→ **Goal 1**: Write out, word for word, the classification lines of all three insect records below, leaving out the pictures.

→ **Document passage**:
The actor Matt Dillon had recently worked with Fellove on a forthcoming documentary on Afro-Caribbean music. He said, "He was a great artist and he left a great musical legacy... It was a privilege for me to be able to work and spend time with him."

Filin was an American-influenced, popular song style which flourished from the late 1940s to the early 1960s. The word is derived from "feeling", and was also known as "el feeling". It survived the first few years of the revolution, but didn't fit in with the new mood in the country and it gradually withered, leaving its roots in jazz, romantic song and the bolero.

Francisco Fellove Valdes was born on 7 October 1923 in the Barrio Colon in Havana. As a child, he would walk through the streets of downtown Havana singing and drumming. "I played the guitar and sang with Niño Rivera," he recalled – he wrote "Mango Mangue" in Rivera's house. Fellove was a long-time resident of Mexico, where he first travelled by boat from Havana in the 1950s. Soon after his arrival, the Mexican director and producer Mariano Rivera Conde dubbed him "El Gran" ["The Great"].

He later performed in New York with orchestras led by Tito Puente and Machito at the height of the city's Latin dance scene; he also toured throughout Latin America. In 1999, he made an album with the Cuban trumpeter Alfredo "Chocolate" Armenteros and the pianist Osmany Paredes. He also recorded a tropical version of Sting's "Walking on the Moon".

→ **Goal 2**: In the Fellove passage, who dubbed Fellove "El Gran"?

→ **Dataset rows**:
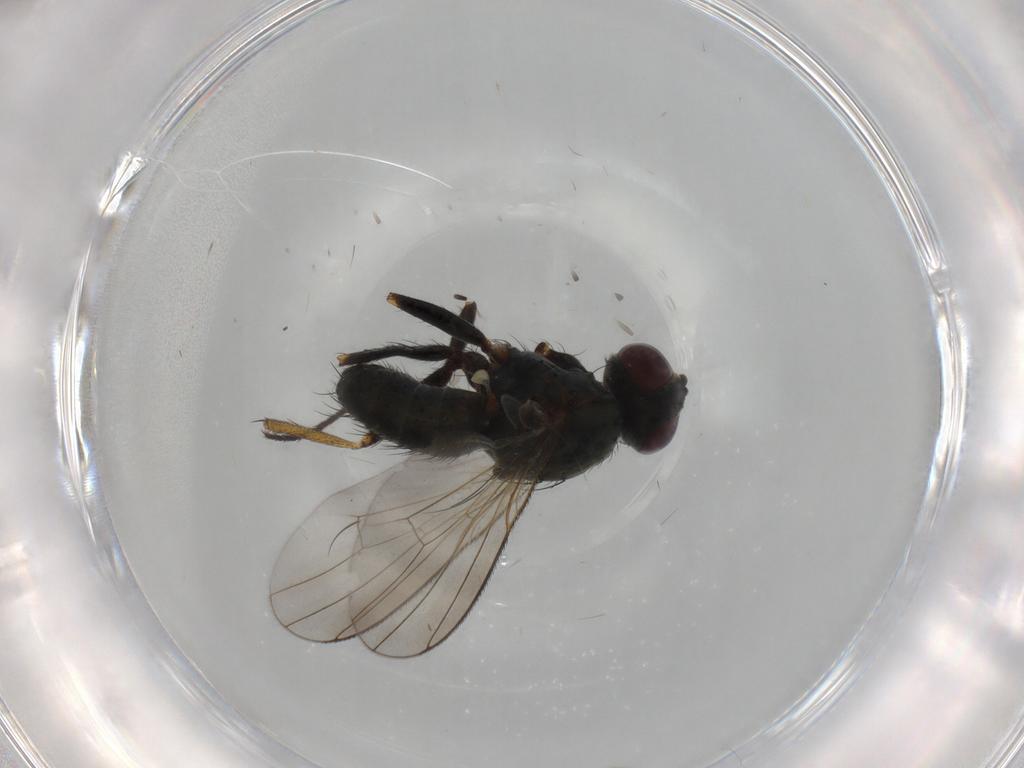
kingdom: Animalia
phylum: Arthropoda
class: Insecta
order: Diptera
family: Muscidae
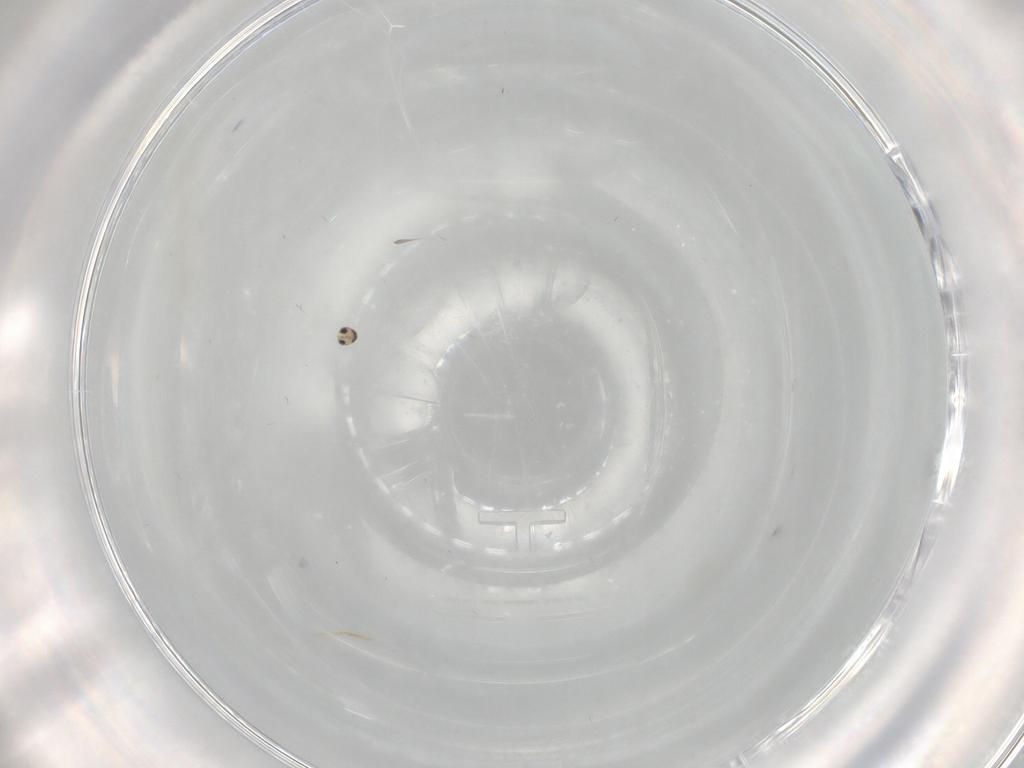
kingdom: Animalia
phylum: Arthropoda
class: Insecta
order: Diptera
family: Cecidomyiidae
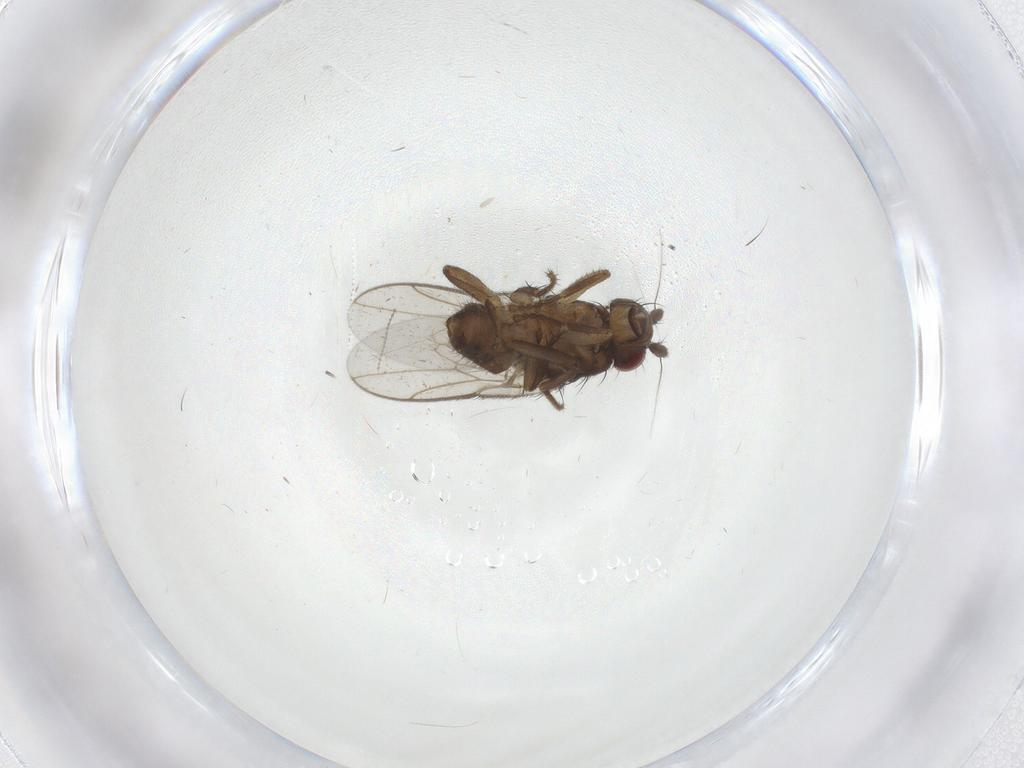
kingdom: Animalia
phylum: Arthropoda
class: Insecta
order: Diptera
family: Sphaeroceridae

→ **Full solution 1**:
kingdom: Animalia
phylum: Arthropoda
class: Insecta
order: Diptera
family: Muscidae
kingdom: Animalia
phylum: Arthropoda
class: Insecta
order: Diptera
family: Cecidomyiidae
kingdom: Animalia
phylum: Arthropoda
class: Insecta
order: Diptera
family: Sphaeroceridae

→ **Full solution 2**: The Mexican director and producer Mariano Rivera Conde.